確認用資料:
- - - - -
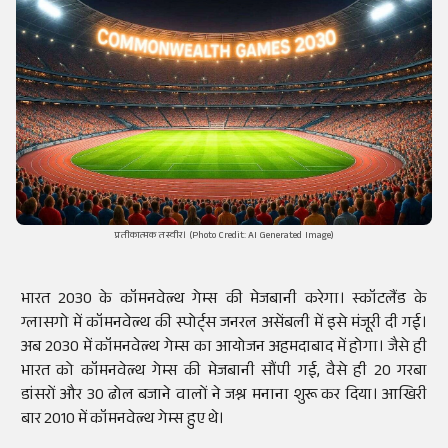
प्रतीकात्मक तस्वीर। (Photo Credit: AI Generated Image)
भारत 2030 के कॉमनवेल्थ गेम्स की मेजबानी करेगा। स्कॉटलैंड के
ग्लासगो में कॉमनवेल्थ की स्पोर्ट्स जनरल असेंबली में इसे मंजूरी दी गई।
अब 2030 में कॉमनवेल्थ गेम्स का आयोजन अहमदाबाद में होगा। जैसे ही
भारत को कॉमनवेल्थ गेम्स की मेजबानी सौंपी गई, वैसे ही 20 गरबा
डांसरों और 30 ढोल बजाने वालों ने जश्न मनाना शुरू कर दिया। आखिरी
बार 2010 में कॉमनवेल्थ गेम्स हुए थे।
- - - - -
練習問題: 上記の行をすべて一字一句たがえずに書き写してください。画像は解答に含めないでください。

解答欄:
प्रतीकात्मक तस्वीर। (Photo Credit: AI Generated Image)
भारत 2030 के कॉमनवेल्थ गेम्स की मेजबानी करेगा। स्कॉटलैंड के
ग्लासगो में कॉमनवेल्थ की स्पोर्ट्स जनरल असेंबली में इसे मंजूरी दी गई।
अब 2030 में कॉमनवेल्थ गेम्स का आयोजन अहमदाबाद में होगा। जैसे ही
भारत को कॉमनवेल्थ गेम्स की मेजबानी सौंपी गई, वैसे ही 20 गरबा
डांसरों और 30 ढोल बजाने वालों ने जश्न मनाना शुरू कर दिया। आखिरी
बार 2010 में कॉमनवेल्थ गेम्स हुए थे।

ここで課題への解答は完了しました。